WHAT YOU HAVE TO DO ▸
Write a continuation of the mailing-list exchange about the boolean value of list iterators in Python 2.4, starting right after its last sentence.

PASSAGE ▸
On 9/20/05, Raymond Hettinger <raymond.hettinger@verizon.net> wrote:
[Guido]
I just finished debugging some code that broke after upgrading to Python 2.4 (from 2.3). Turns out the code was testing list iterators for their boolean value (to distinguish them from None). In 2.3, a list iterator (like any iterator) is always true. In 2.4, an exhausted list iterator is false; probably by virtue of having a __len__() method that returns the number of remaining items.
I realize that this was a deliberate feature, and that it exists in 2.4 as well as in 2.4.1 and will in 2.4.2; yet, I'm not sure I *like* it. Was this breakage (which is not theoretical!) considered at all?
It was not considered.
That's too bad.
AFAICT, 2.3 code assuming the Boolean value of an iterator being true was relying on an accidental implementation detail that may not also be true in Jython, PyPy, etc.
That's bullshit, and you know it -- you're just using this to justify that you didn't think of this. Whether an object is true or not is well-defined by the language and not by an accident of the implementation. Apart from None, all objects are always true unless they define either __nonzero__() or (in its absence) __len__(). The iterators for builtin sequences were carefully designed to have the minimal API required of iterators -- i.e., next() and __iter__() and nothing more.
Likewise, it is not universally true for arbitrary class based iterators which may have other methods including __nonzero__ or __len__.
And those are the *only* ones that affect the boolean value.
The Boolean value of an iterator is certainly not promised by the iterator protocol as specified in the docs or the PEP.
it was implied by not specifying a __nonzero__ or __len__.
The code, bool(it), is not really clear about its intent and seems a little weird to me.
Of course that's not what the broken code actually looked like. If was something like if ...: iter1 = iter(...) else: iter1 = None if ...: iter2 = iter(...) else: iter2 = None ... if iter1 and iter2: ... Where the arguments to the iter() functions were known to be lists.
The reason it wasn't considered was that it wasn't on the radar screen as even a possible use case.
Could you at least admit that this was an oversight and not try to pretend it was intentional breakage?
On a tangential note, I think in 2.2 or 2.3, we found a number of bugs related to None testing. IIRC, the outcome of that conversation was a specific recommendation to NOT determine Noneness by Boolean tests. That recommendation ended-up making it into PEP 290:
And I agree with that one in general (I was bitten by this in Zope once). But it bears a lot more weight when the type of the object is unknown or partially unknown. In my case, there was no possibility that the iter() argument was anything except a list, so the type of the iterator was fully known.

THE DATA ▸
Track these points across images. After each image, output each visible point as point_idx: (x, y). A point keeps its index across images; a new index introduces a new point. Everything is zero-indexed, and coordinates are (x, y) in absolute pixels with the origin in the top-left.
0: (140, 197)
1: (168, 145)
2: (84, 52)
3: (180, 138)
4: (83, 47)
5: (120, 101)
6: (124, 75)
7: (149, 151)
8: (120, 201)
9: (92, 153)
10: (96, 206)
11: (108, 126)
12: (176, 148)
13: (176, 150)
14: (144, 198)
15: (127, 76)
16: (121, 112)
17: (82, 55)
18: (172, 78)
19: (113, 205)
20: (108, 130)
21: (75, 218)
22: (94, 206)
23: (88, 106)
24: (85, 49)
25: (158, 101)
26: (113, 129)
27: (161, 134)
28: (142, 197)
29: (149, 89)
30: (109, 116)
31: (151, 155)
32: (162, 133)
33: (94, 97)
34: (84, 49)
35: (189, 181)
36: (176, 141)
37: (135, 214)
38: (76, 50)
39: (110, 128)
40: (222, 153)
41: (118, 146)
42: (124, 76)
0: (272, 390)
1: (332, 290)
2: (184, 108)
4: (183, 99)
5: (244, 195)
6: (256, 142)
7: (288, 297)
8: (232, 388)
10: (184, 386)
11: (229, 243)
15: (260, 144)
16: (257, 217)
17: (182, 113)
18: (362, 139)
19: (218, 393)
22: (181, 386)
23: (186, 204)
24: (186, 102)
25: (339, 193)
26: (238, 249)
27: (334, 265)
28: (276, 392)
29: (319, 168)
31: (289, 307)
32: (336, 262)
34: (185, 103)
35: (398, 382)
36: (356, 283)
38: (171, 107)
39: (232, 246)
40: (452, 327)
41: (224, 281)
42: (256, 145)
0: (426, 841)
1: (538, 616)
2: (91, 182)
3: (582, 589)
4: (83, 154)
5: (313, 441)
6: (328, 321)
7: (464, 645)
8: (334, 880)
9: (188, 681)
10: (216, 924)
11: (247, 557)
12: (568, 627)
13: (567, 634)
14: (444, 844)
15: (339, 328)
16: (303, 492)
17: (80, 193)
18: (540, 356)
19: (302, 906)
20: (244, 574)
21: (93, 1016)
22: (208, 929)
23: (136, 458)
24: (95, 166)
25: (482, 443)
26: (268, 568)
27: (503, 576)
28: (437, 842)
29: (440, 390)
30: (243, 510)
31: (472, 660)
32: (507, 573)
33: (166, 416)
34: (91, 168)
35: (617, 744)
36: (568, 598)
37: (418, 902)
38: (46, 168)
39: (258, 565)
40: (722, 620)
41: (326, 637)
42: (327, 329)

--

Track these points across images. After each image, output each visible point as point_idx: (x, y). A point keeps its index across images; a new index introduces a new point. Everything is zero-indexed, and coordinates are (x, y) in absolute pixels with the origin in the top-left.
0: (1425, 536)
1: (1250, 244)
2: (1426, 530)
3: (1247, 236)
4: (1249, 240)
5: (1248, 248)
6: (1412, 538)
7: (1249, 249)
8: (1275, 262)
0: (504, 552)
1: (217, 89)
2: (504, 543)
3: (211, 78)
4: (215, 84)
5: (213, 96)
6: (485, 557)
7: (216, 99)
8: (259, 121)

RESPONSE AREA ▸
[Fred]
think iterators shouldn't have length at all: they're *not* containers and shouldn't act that way.
Some iterators can usefully report their length with the invariant: len(it) == len(list(it)).
I still consider this an erroneous hypergeneralization of the concept of iterators. Iterators should be pure iterators and not also act as containers. Which other object type implements __len__ but not __getitem__?
There are some use cases for having the length when available. Also, there has been plenty of interest in being able to tell, when possible, if an iterator is empty without having to call it. AFAICT, the only downside was Guido's bool(it) situation.
Theer is plenty of interest in broken features all the time. IMO giving *some* iterators discoverable length (and other properties like reversability) but not all of them makes the iterator protocol more error-prone -- we're back to the situation where someone codes an algorithm for use with arbitrary iterators but only tests it with list and tuple iterators, and ends up breaking in the field. I know you can work around it, but that requires introspection which is not a great match for this kind of application.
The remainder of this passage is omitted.